La Fraternité des Atomes
de Gauthier Hiernaux

critiqué par Débézed, le 5 mai 2015
(Besançon - 77 ans)


La note:  étoiles
Belgique éclatée
Avec ce polar, Gauthier Hiernaux nous entraîne dans un temps prochain, ou déjà presque présent, où la Belgique serait partagée en deux, où l’Union européenne aurait explosé, des transformations géopolitiques obligeant la Fédération Libre de Wallonie (FeLiWa) et la Noordelijk Verbond à prendre des mesures radicales pour gérer les flux migratoires entre leurs deux territoires. Lester, un ancien militaire de l’armée britannique, a été ainsi embauché par l’Immigration Service (l’IS) pour débusquer ceux qui transitent ou séjournent illégalement en Noordelijk Verbond.

A Bruxelles, rongé par le remord et la culpabilité, il se sent responsable du décès de sa femme dans un attentat après qu’elle a pu constater qu’il la trompait, il sombre dans un éthylisme chronique, ne pense qu’à venger les deux victimes en liquidant les auteurs de l’attentat fatal. Anesthésié par l’alcool, complètement délesté de son pouvoir émotif par les atrocités de sa vie, il remplit les missions les plus délicates, celles qui sont les plus appréciées par le parti extrémiste flamand au pouvoir. Un soir, à la sortie d’un restaurant, il croise celui qu’il pense être l’auteur de l’attentat qui a coûté la vie à sa femme et à sa fille, il le descend froidement, comme on abat un chien, au grand dam de sa hiérarchie. Cet assassinat brutal provoque des réactions en chaîne qui impliquent le grand banditisme, les trafiquants de stupéfiants, d’armes et autres denrées encore, des politiciens véreux, des idéologues de comptoir, des idéalistes violents, des mouvements subversifs qui ont perdu leur objectif initial depuis longtemps, tout ce qui grenouillent pour un quelconque motif mais surtout pour enrichir leurs chefs.
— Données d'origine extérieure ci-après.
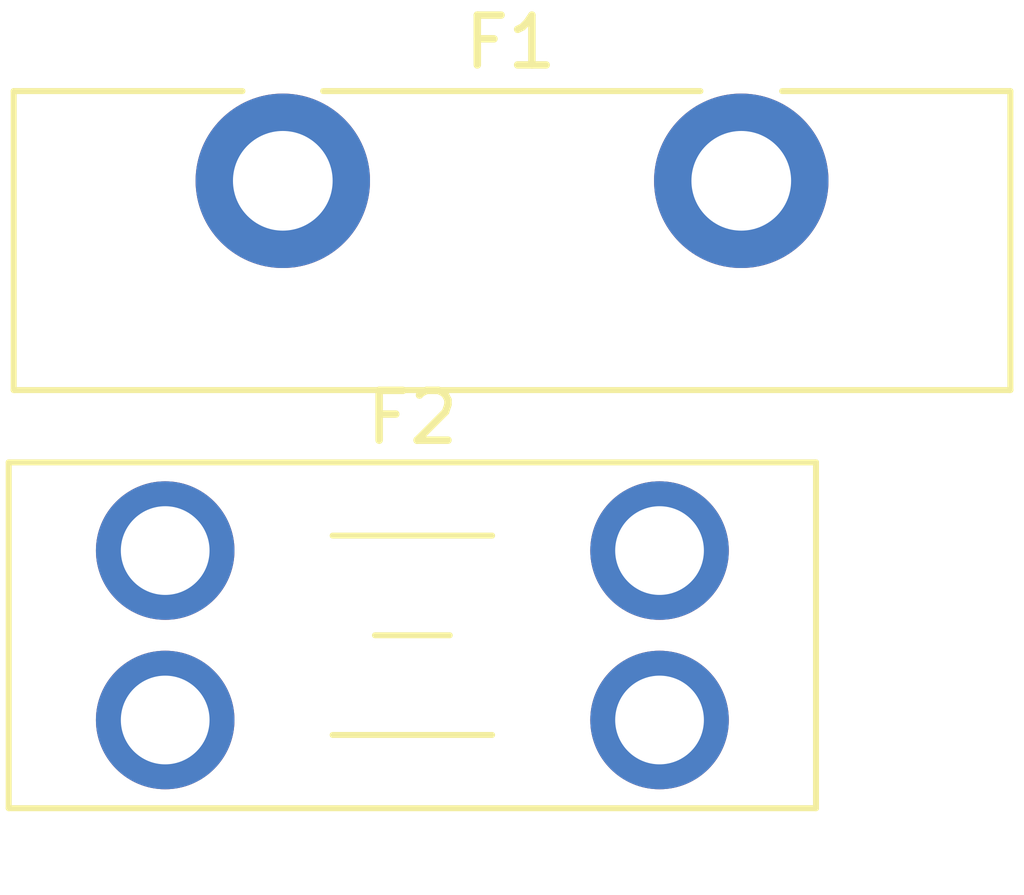
<source format=kicad_pcb>
(kicad_pcb (version 20211014) (generator pcbnew)

  (general
    (thickness 1.6)
  )

  (paper "A4")
  (layers
    (0 "F.Cu" signal)
    (31 "B.Cu" signal)
    (32 "B.Adhes" user "B.Adhesive")
    (33 "F.Adhes" user "F.Adhesive")
    (34 "B.Paste" user)
    (35 "F.Paste" user)
    (36 "B.SilkS" user "B.Silkscreen")
    (37 "F.SilkS" user "F.Silkscreen")
    (38 "B.Mask" user)
    (39 "F.Mask" user)
    (40 "Dwgs.User" user "User.Drawings")
    (41 "Cmts.User" user "User.Comments")
    (42 "Eco1.User" user "User.Eco1")
    (43 "Eco2.User" user "User.Eco2")
    (44 "Edge.Cuts" user)
    (45 "Margin" user)
    (46 "B.CrtYd" user "B.Courtyard")
    (47 "F.CrtYd" user "F.Courtyard")
    (48 "B.Fab" user)
    (49 "F.Fab" user)
    (50 "User.1" user)
    (51 "User.2" user)
    (52 "User.3" user)
    (53 "User.4" user)
    (54 "User.5" user)
    (55 "User.6" user)
    (56 "User.7" user)
    (57 "User.8" user)
    (58 "User.9" user)
  )

  (setup
    (pad_to_mask_clearance 0)
    (pcbplotparams
      (layerselection 0x00010fc_ffffffff)
      (disableapertmacros false)
      (usegerberextensions false)
      (usegerberattributes true)
      (usegerberadvancedattributes true)
      (creategerberjobfile true)
      (svguseinch false)
      (svgprecision 6)
      (excludeedgelayer true)
      (plotframeref false)
      (viasonmask false)
      (mode 1)
      (useauxorigin false)
      (hpglpennumber 1)
      (hpglpenspeed 20)
      (hpglpendiameter 15.000000)
      (dxfpolygonmode true)
      (dxfimperialunits true)
      (dxfusepcbnewfont true)
      (psnegative false)
      (psa4output false)
      (plotreference true)
      (plotvalue true)
      (plotinvisibletext false)
      (sketchpadsonfab false)
      (subtractmaskfromsilk false)
      (outputformat 1)
      (mirror false)
      (drillshape 1)
      (scaleselection 1)
      (outputdirectory "")
    )
  )

  (net 0 "")
  (net 1 "Net-(F1-Pad1)")
  (net 2 "Net-(F1-Pad2)")

  (footprint "Fuse:Fuseholder_Blade_ATO_Littelfuse_Pudenz_2_Pin" (layer "F.Cu") (at 141.732 67.056))

  (footprint "Fuse:Fuseholder_Blade_Mini_Keystone_3568" (layer "F.Cu") (at 139.372 74.476))

)

</source>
L’auteur nous entraîne dans une histoire rocambolesque où il devient difficile de savoir qui manipule qui, qui infiltre qui, qui trahit qui, qui est qui, une histoire haletante où le rythme ne faiblit jamais.
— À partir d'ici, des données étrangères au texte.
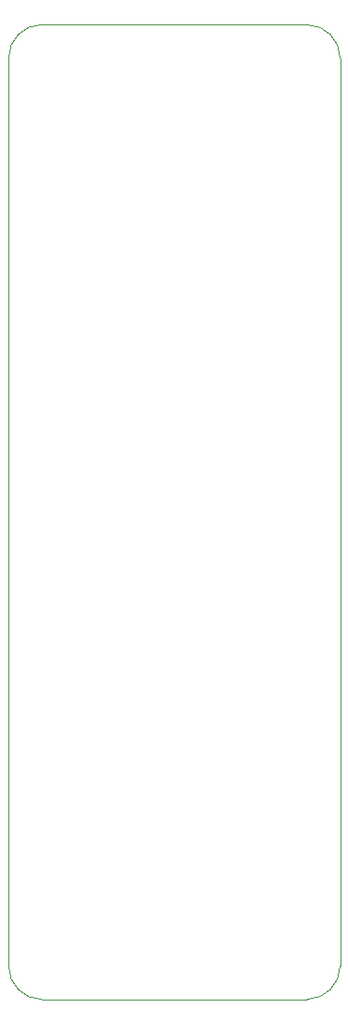
<source format=gbr>
%TF.GenerationSoftware,KiCad,Pcbnew,9.0.7*%
%TF.CreationDate,2026-02-02T21:57:33-08:00*%
%TF.ProjectId,IcePi_Zero_PMOD_Breakout,49636550-695f-45a6-9572-6f5f504d4f44,rev?*%
%TF.SameCoordinates,Original*%
%TF.FileFunction,Profile,NP*%
%FSLAX46Y46*%
G04 Gerber Fmt 4.6, Leading zero omitted, Abs format (unit mm)*
G04 Created by KiCad (PCBNEW 9.0.7) date 2026-02-02 21:57:33*
%MOMM*%
%LPD*%
G01*
G04 APERTURE LIST*
%TA.AperFunction,Profile*%
%ADD10C,0.050000*%
%TD*%
G04 APERTURE END LIST*
D10*
X96250000Y-37250000D02*
X96250000Y-119250000D01*
X69250000Y-122250001D02*
X93250000Y-122250001D01*
X93250000Y-34250000D02*
X69250000Y-34250000D01*
X96250000Y-119250001D02*
G75*
G02*
X93250000Y-122250000I-3000000J1D01*
G01*
X66250000Y-37250000D02*
G75*
G02*
X69250000Y-34250000I3000000J0D01*
G01*
X93250000Y-34250000D02*
G75*
G02*
X96250000Y-37250000I0J-3000000D01*
G01*
X66250000Y-37250000D02*
X66250000Y-119250000D01*
X69250000Y-122250001D02*
G75*
G02*
X66249999Y-119250001I0J3000001D01*
G01*
M02*

</source>
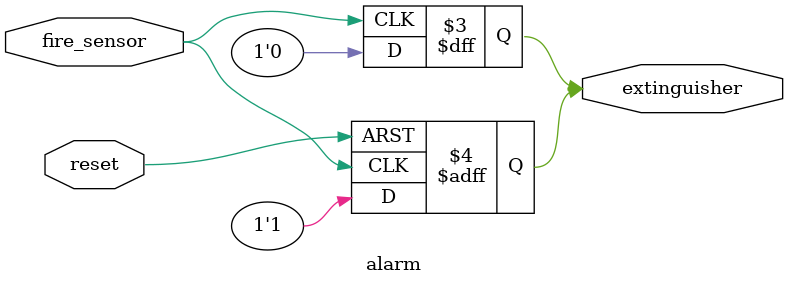
<source format=v>
`timescale 1ns / 1ps


module alarm(
    input fire_sensor,
    input reset,
    output reg extinguisher
    );
always@(posedge reset or posedge fire_sensor)
begin
if(reset)
extinguisher=0;
else if(fire_sensor)
extinguisher=1;
end
always@(negedge fire_sensor)
extinguisher=0;
endmodule

</source>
J’ai lu ce roman comme une sorte de réquisitoire contre la partition de la Belgique actuelle, l’auteur semble vouloir mettre en garde les extrémistes de tout bord en dessinant deux états gangrénés par des politiciens véreux, des partis fascisants, des trafiquants âpres et violents, des mafias de toutes origines et des mouvements occultes pas toujours bienveillants. Tout en soulignant avec malice les travers de la Belgique bicéphales, Gauthier Hiernaux semble vouloir dire à ses lecteurs que les différences actuelles sont plutôt source de richesse que motif à partition. On ressent dans ce texte de l’empathie pour son pays et pour ceux qui y habitent depuis des lustres ou depuis moins longtemps. Au passage, Il n’hésite pas à donner quelques coups de griffes aux actions puériles et futiles des administrations toutes aussi peu compétentes pour faire face à la gravité des problèmes qui se posent dans l’Europe qu’il dessine. Et, malgré cette satire acerbe, on ressent qu’il aime ce pays artificiel, composite, pluriethnique, riche de ses racines multiples et qu’il voudrait que les communautés qui le composent, vivent en bonne intelligence sans oublier leurs différences culturelles, gage de la richesse du pays.

« Il savait que Wallons et Flamands partageaient une histoire douloureuse ponctuée de scandales qui avaient fragilisé ses basses. » La fiction que l’auteur propose, tangente la réalité : « la politique ultra socialiste du sud de cet ancien pays uni en avait fait un patchwork de nationalités qui vivait dans une harmonie peut-être pas totalement parfaite, mais assez conviviale. Tout le contraire de la Noordelijk Verbond où le protectionnisme ultranationaliste avait provoqué un total repli sur elle-même ». Et, fataliste, il constate désabusé : « il n’y avait personne à blâmer et tout le monde à condamner ».